Differential Distribution of Tryptophan-Metabolites in Fetal and Maternal Circulations During Normotensive and Preeclamptic Pregnancies.

Abstract

Preeclampsia (PE) is a hypertensive pregnancy, which is a leading cause of maternal and fetal morbidity and mortality during pregnancy. L-Tryptophan (Trp) is an essential amino acid, which can be metabolized into various biologically active metabolites. However, the levels of many circulating Trp-metabolites in human normotensive pregnancies (NT) and PE are undetermined. This study quantified the levels of Trp-metabolites in maternal and umbilical vein sera from women with NT and PE. Paired maternal and umbilical blood samples were collected from singleton pregnant patients.
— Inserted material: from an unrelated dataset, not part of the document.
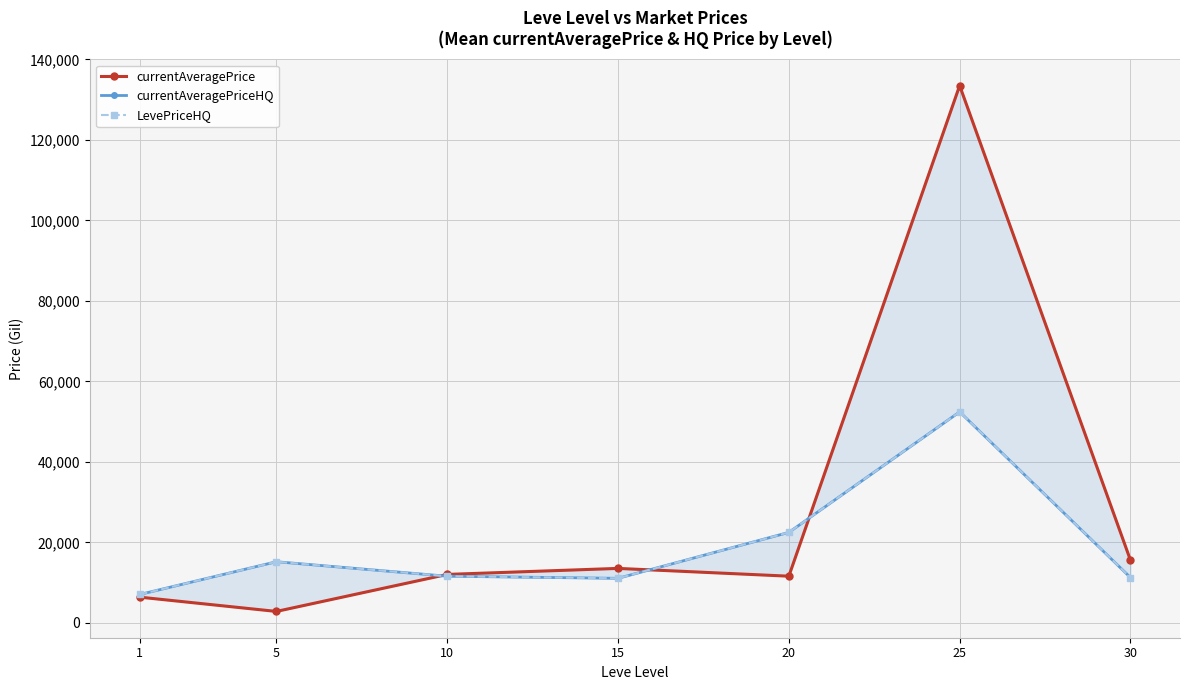

List the labels in order of LevePriceHQ value, smallest first.

1, 15, 30, 10, 5, 20, 25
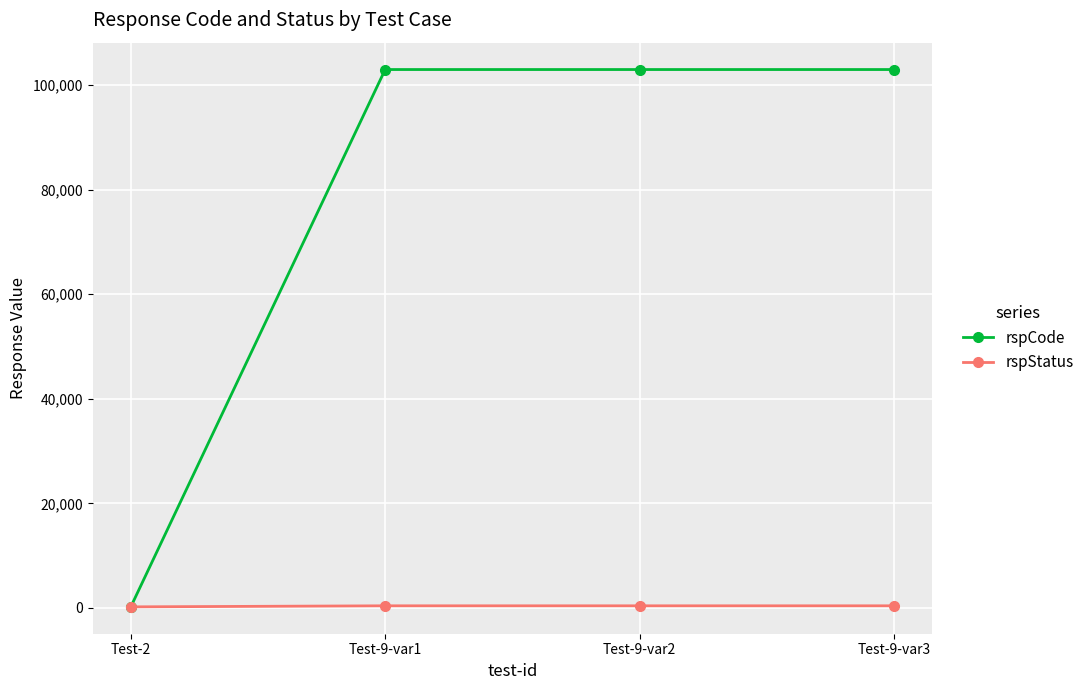

What is the average value of the rspStatus series?

350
Twenty-five Trp-metabolites were measured in serum samples using liquid chromatography with tandem mass spectrometry. The effects of L-kynurenine (Kyn) and indole-3-lactic acid (ILA), on function of human umbilical vein endothelial cells (HUVECs), were also determined. Twenty Trp-metabolites were detected. The levels of 9 Trp-metabolites including Kyn and ILA were higher (P < 0.05) in umbilical vein than maternal serum, whereas 2 (5-hydroxy-L-tryptophan and serotonin) were lower (P < 0.05) in umbilical vein compared to maternal serum. PE significantly (P < 0.05) elevated ILA levels in maternal and umbilical vein sera. Kyn dose-dependently decreased (P < 0.05) cell viability. Kyn and ILA dose- and time-dependently (P < 0.05) increased monolayer integrity in HUVECs. These data suggest that these Trp-metabolites are important in regulating endothelial function during pregnancy, and the elevated ILA in PE may antagonize increased endothelial permeability occurring in PE.